-- Action item --
Copy the data below verbatim, beginning at the line that contains "SCHWAB CHARLES" and ending after the line that contains "What is the difference between the values".

-- Entries provided --
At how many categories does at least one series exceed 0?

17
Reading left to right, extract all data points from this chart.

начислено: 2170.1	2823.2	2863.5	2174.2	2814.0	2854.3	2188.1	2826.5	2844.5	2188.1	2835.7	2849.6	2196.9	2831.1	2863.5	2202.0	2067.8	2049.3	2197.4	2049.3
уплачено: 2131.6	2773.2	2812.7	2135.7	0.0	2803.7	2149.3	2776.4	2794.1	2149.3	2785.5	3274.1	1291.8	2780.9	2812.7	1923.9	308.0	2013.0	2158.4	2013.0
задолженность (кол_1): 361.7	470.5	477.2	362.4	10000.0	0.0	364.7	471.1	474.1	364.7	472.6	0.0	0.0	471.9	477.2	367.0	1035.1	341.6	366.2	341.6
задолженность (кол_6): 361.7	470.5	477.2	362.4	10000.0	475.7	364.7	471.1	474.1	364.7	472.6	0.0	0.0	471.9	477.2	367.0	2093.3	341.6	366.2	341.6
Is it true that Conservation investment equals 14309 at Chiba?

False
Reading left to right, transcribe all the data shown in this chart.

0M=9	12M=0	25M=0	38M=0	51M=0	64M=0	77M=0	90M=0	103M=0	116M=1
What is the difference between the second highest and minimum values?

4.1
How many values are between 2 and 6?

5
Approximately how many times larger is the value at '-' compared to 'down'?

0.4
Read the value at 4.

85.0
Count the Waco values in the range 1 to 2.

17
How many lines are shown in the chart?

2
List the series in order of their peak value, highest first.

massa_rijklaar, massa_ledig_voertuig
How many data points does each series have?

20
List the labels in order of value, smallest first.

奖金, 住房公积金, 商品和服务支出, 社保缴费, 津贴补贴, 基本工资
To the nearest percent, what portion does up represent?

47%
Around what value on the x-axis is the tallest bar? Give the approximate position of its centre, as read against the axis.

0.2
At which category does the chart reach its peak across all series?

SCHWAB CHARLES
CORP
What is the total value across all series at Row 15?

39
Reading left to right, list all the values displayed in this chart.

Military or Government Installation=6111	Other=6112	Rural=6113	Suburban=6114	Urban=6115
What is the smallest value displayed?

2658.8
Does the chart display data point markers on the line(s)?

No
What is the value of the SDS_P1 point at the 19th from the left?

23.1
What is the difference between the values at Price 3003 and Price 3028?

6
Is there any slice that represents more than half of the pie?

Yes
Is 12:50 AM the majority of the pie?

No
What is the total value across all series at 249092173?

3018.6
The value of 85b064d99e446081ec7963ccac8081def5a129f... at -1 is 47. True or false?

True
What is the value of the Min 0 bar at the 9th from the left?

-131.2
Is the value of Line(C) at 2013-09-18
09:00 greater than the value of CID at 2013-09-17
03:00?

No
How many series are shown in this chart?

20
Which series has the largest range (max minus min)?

-- Task result --
SCHWAB CHARLES
CORP
What is the total value across all series at Row 15?

39
Reading left to right, list all the values displayed in this chart.

Military or Government Installation=6111	Other=6112	Rural=6113	Suburban=6114	Urban=6115
What is the smallest value displayed?

2658.8
Does the chart display data point markers on the line(s)?

No
What is the value of the SDS_P1 point at the 19th from the left?

23.1
What is the difference between the values at Price 3003 and Price 3028?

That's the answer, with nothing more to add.